Le tour de la France par deux enfants
de G. Bruno

critiqué par Numanuma, le 27 janvier 2012
(Tours - 51 ans)


La note:  étoiles
La France au tableau
Avant tout, il faut imaginer. Les pupitres sont alignés dans la salle de classe, le poêle, au fond, ronronne doucement. Les encriers ont été remplis ce matin par monsieur l’instituteur. Au tableau, la date du jour écrite joliment avec des pleins et des déliés, un peu plus bas, une sentence moralisatrice destinée à élever l’esprit. Au mur, des cartes de la France, l’une avec sa division administrative, une autre avec ses cours d’eau. Le long d’un mur, une petite bibliothèque.
Pour le moment, la classe est vide, calme. Les élèves sont alignés dans la cour, pour l’appel. Les blouses ont été lavées, les ardoises, les cahiers, les plumes, tout est prêt pour le grand jour. Pour certains, c’est la première journée d’école. Pour d’autres, il n’y aura plus d’autres années d’école après celle-là. Nous sommes en 1878, les stigmates de la défaites de 1870 sont encore visibles parfois dans les villages alentours.
Enfin, il faut entrer, prendre place, se taire et écouter. Cette année, monsieur l’instituteur a un nouveau livre pour faire classe. Il ne le sait pas mais ce livre, Le Tour de France par deux enfants, est appelé à un avenir radieux. Des générations complètes d’enfants apprendront la France grâce à ces pages.
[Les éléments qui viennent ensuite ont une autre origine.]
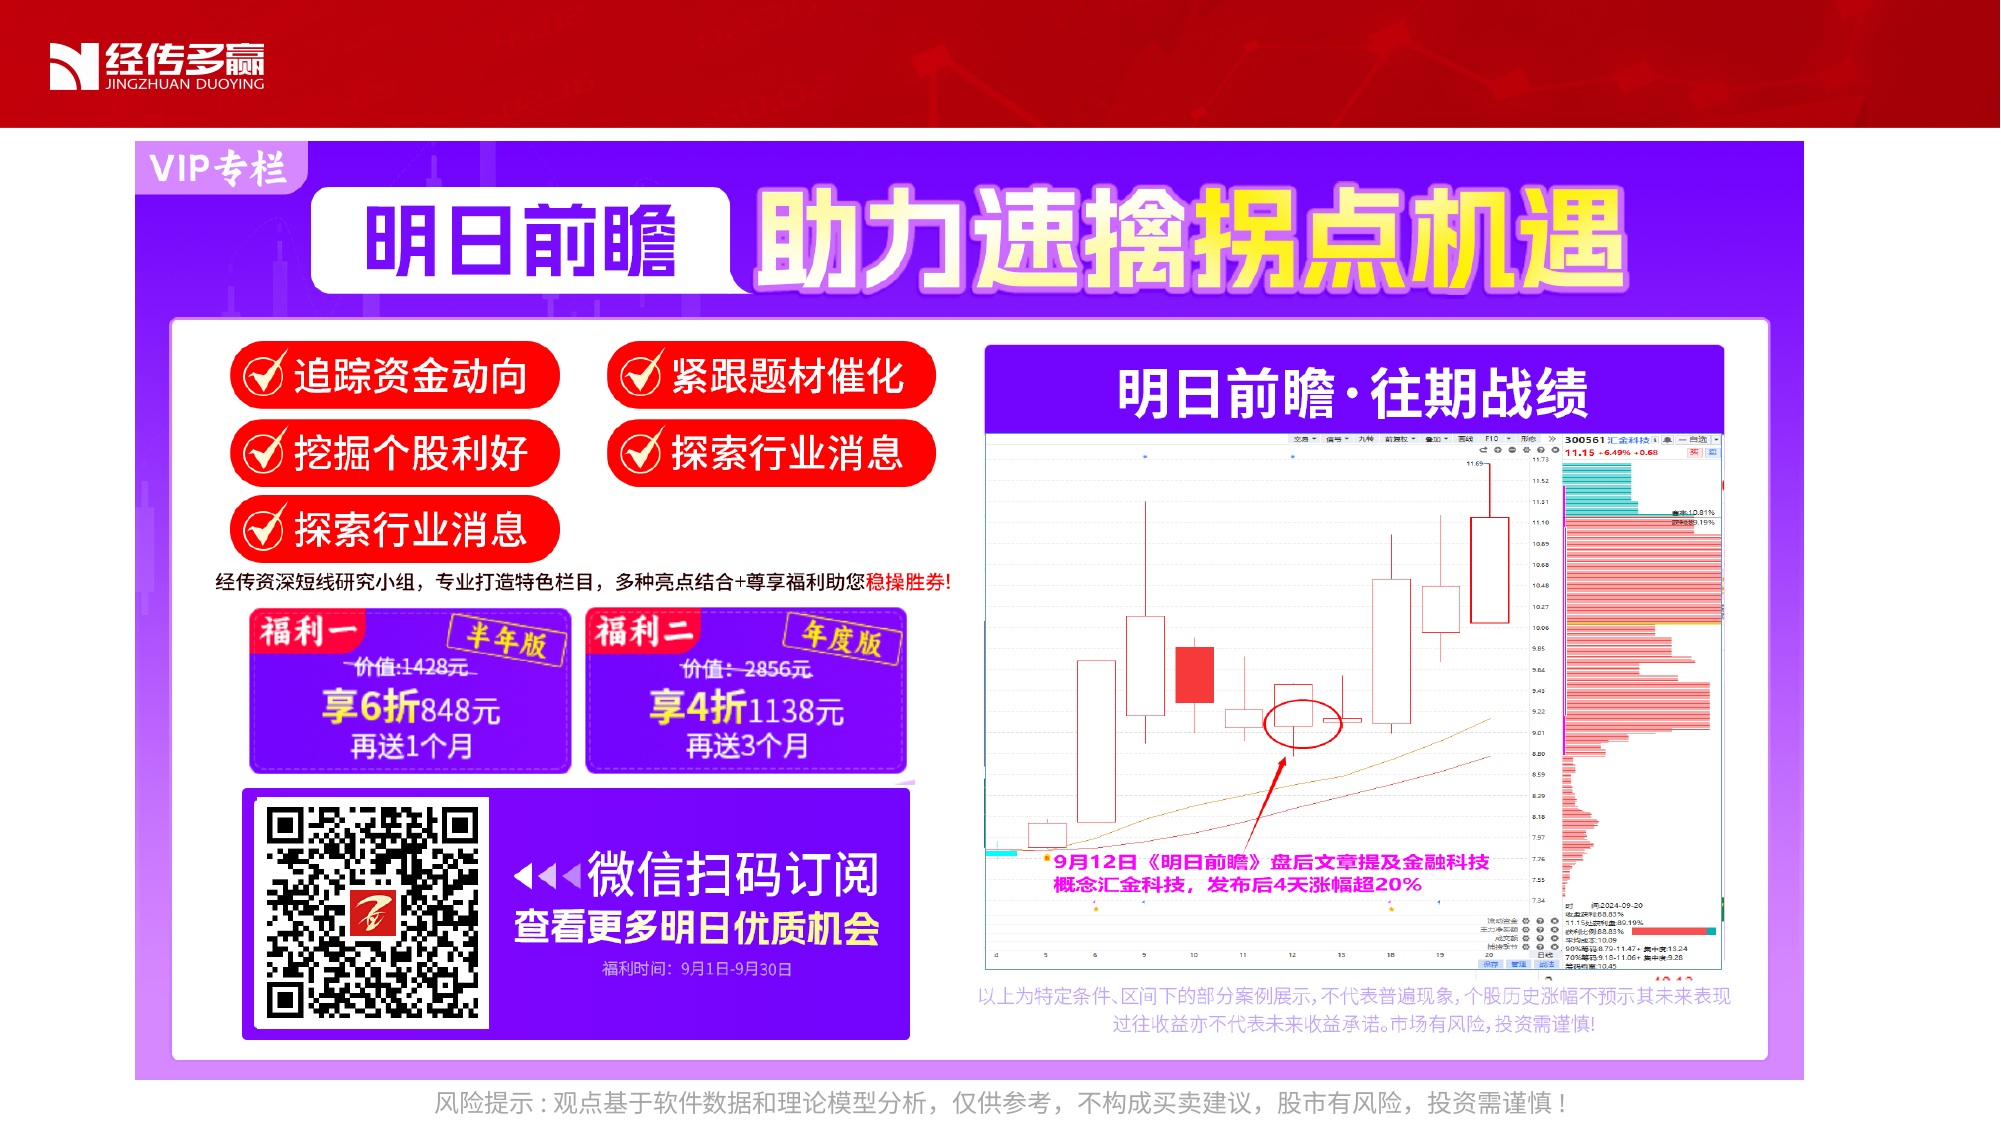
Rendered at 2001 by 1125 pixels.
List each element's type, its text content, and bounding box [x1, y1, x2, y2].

text_box 风险提示:观点基于软件数据和理论模型分析，仅供参考，不构成买卖建议，股市有风险，投资需谨慎! [0, 1079, 2000, 1125]
picture [135, 141, 1804, 1080]
picture [0, 0, 2000, 127]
Un peu d’histoire avant tout. L’auteur, G. Bruno, pseudonyme choisi en hommage au philosophe italien Giordano Bruno, est une femme, Mme Guyau. Il prend le lecteur par la main et l’invite à suivre les deux enfants du titre, André et Julien, à travers leur voyage en France.
André, 14 ans, c’est l’aîné, logique, andros signifiant homme en grec. Il est le guide, le père de substitution mais aussi la mère, celle-ci étant morte jeune, celui-là décédé tout récemment suite à un accident de travail. Julien, 7 ans, est son petit frère et tout deux, pour répondre aux dernières volontés du père, désirent rester français. Ils quittent alors Phalsbourg, gagnée par les Allemands suite à la défaite de Napoléon III et commencent ainsi un long voyage jusqu’à Marseille pour y retrouver leur oncle.
Julien est bon élève, toujours prêt à apprendre, obéissant, courageux. Il représente une sorte d’idéal à atteindre pour le petit français.
Ce livre se situe à une période cruciale de l’enseignement en France. Publié la première en 1877, il expose des vues très patriotiques marquées par la défaite. Ce n’est pas pour rien que l’histoire est un tour de France, à pied. Une des raisons invoquées de la défaite face à l’Allemagne, c’est une faible connaissance de notre géographie. De fait, la géographie est devenue la matière reine de la III eme République. Au fil du livre, les régions, les villes, les préfectures, les sous-préfectures s’alignent comme à la parade, les fleuves, les routes sont les passeurs d’une France au climat tempéré où l’on trouve de tout en abondance, où les hommes sont instruits et industrieux. Les portraits d’homme célèbres, dans les arts, les sciences, l’administration ou la guerre, entrecoupent le récit.
Mais la grande affaire de ce livre c’est si la France est partout, les mots de patrie, nation ou république sont cités régulièrement, ils ne sont expliqués jamais. La France est formée de ses composantes humaines, géologiques, agricoles, industrielles, administratives mais point de politique. Mais laïque. On est presque dans une sorte de rêve républicain qui revêt parfois des atours désormais revus à la baisse (nos ancêtres les Gaulois) ou carrément douteux (la race blanche est la plus parfaite de toutes).

Difficile de résister au charme désuet de ce manuel, ah, cette police de caractère typique d’une époque, ah ces vignettes illustrant le texte, même si le fond patriotique et franchement moralisateur est au mieux pesant, au pire niais dans son expression: « appliquez-vous au travail, instruisez vous, soyez bons et généreux ; que tous les enfants de la France en fassent autant et notre patrie sera la première de toutes les nations ». Difficile de ressortir une phrase pareille dans une salle de classe bondée du 93… Tant pis, tant mieux, je ne sais. Reste que ce petit bouquin demeure un témoignage important d’une époque charnière pour l’enseignement en France, l’époque de Jules Ferry.